Grilled entrecote with garlic and chilli butter

Total: 2 hr 25 min. | Active: 25 min.
gluten-free, Low Carb

Ingredients

for 4 person

Meat
beef entrecôtes (each approx. 180 g), approx. 2 cm thick
garlic clove, pressed
a little  chilli powder
2 tbsp lime juice
2 tbsp sesame oil
Garlic and chilli butter
100 g butter, soft
garlic clove, pressed
1 cm ginger, finely grated
½  red chilli pepper, deseeded, finely chopped
1 tsp honey
1 tsp lime juice
½ tsp salt
2 tbsp coriander, finely chopped

How it's done

Meat

Place the entrecotes next to each other in a dish. To make the marinade, combine the garlic, chilli powder, lime juice and oil. Coat the meat with the marinade, cover and marinate in the fridge for approx. 2 hrs. Remove from the fridge approx. 15 mins. prior to use.

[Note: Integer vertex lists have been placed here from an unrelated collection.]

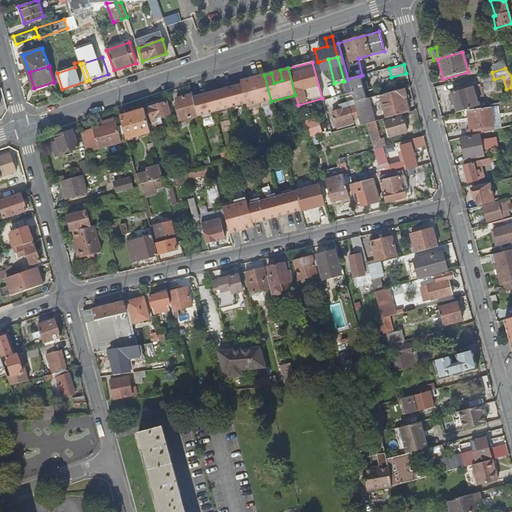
[(282,80),(280,70),(271,73),(274,83),(282,80)]
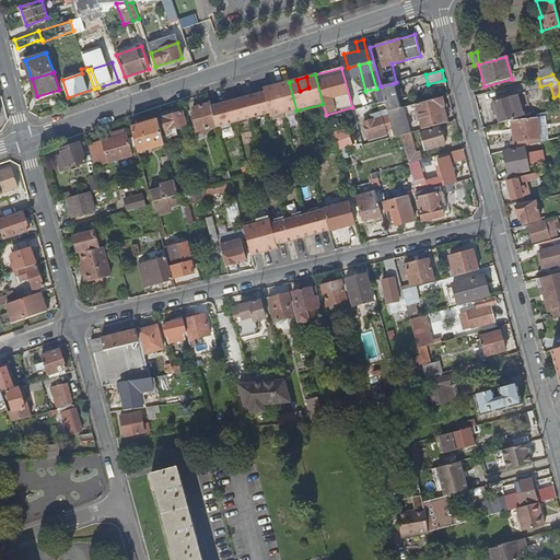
[(386,108),(387,112),(399,108),(400,108),(395,88),(404,84),(403,81),(396,82),(394,83),(381,86),(386,108)]
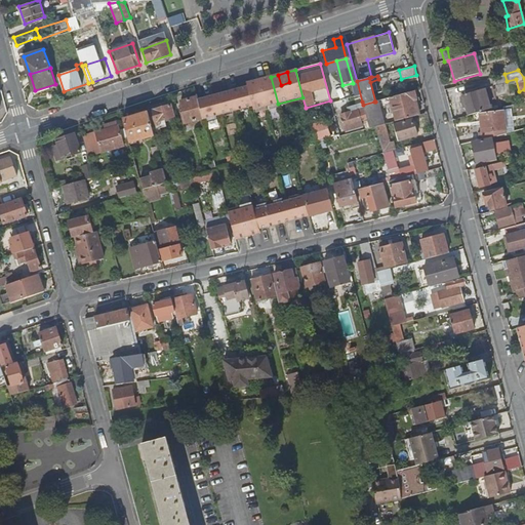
[(278,104),(271,77),(263,79),(265,89),(256,91),(253,81),(246,83),(246,86),(252,107),(252,110),(278,104)]
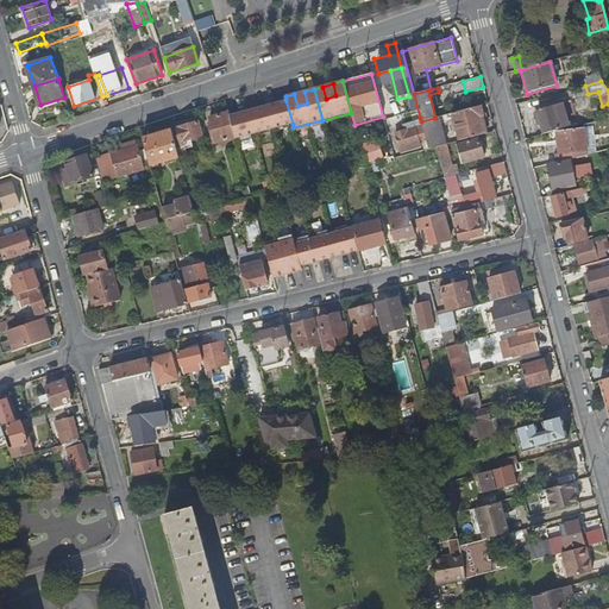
[(307,104),(305,92),(294,94),(297,106),(307,104)]
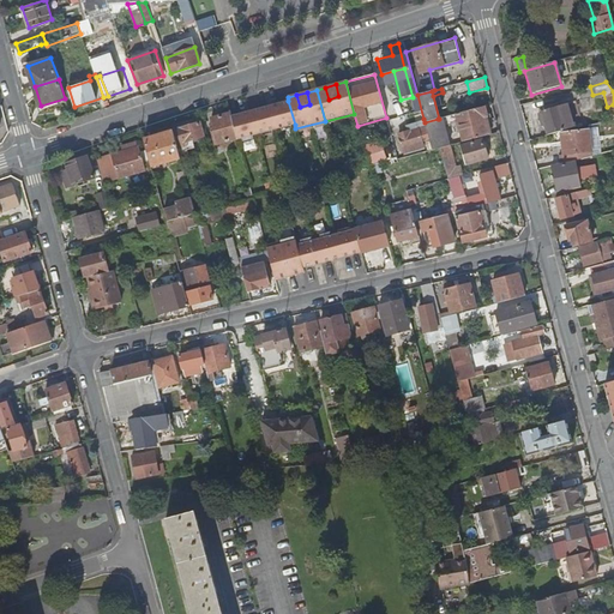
[(295,125),(288,101),(259,109),(265,132),(295,125)]
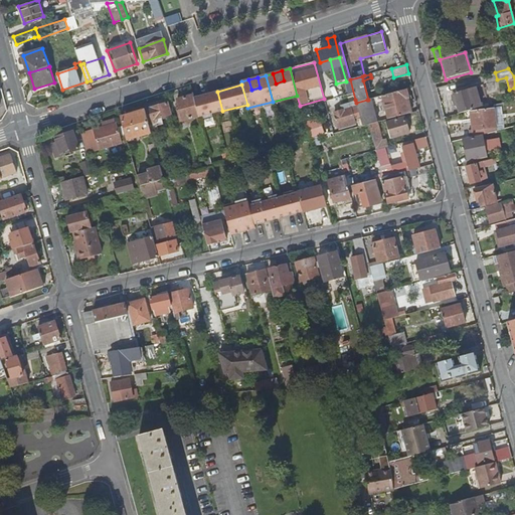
[(457,106),(460,114),(481,107),(475,87),(454,94),(457,106)]
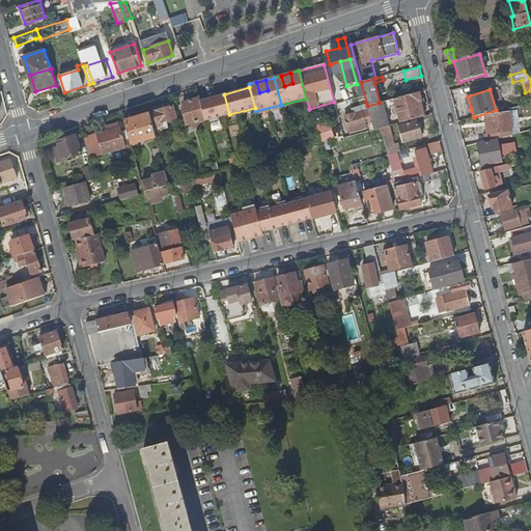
[(379,103),(381,110),(385,109),(396,106),(401,122),(425,116),(418,92),(380,103),(379,103)]
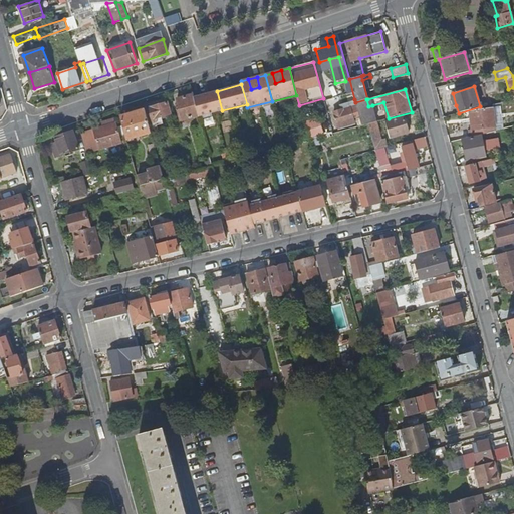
[(222,110),(217,91),(193,97),(198,116),(222,110)]
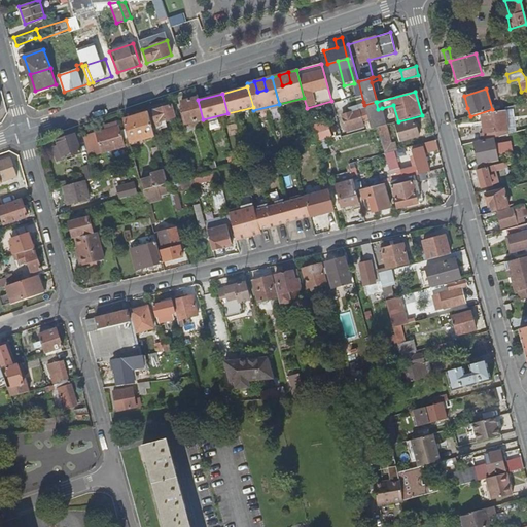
[(184,125),(203,119),(198,100),(197,97),(181,102),(183,112),(181,112),(184,125)]
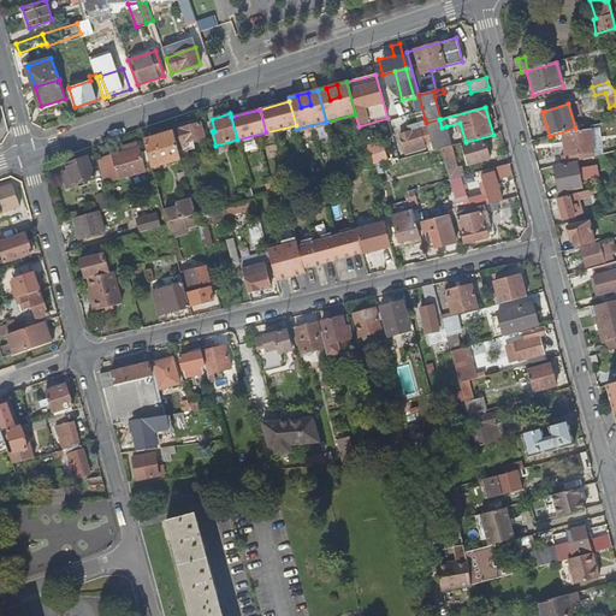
[(426,123),(425,119),(407,124),(408,130),(398,134),(403,152),(432,144),(426,123)]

Charcoal/gas/electric grill

Grill the meat over/on a very high heat for approx. 2 ½ mins. on each side (à point). Cover and leave to rest for approx. 5 mins. prior to serving.

Garlic and chilli butter

Combine the butter with the remaining ingredients, mix well. Wrap the butter in cling film (e.g. as a roll) and leave to firm up in the fridge. Serve with the meat.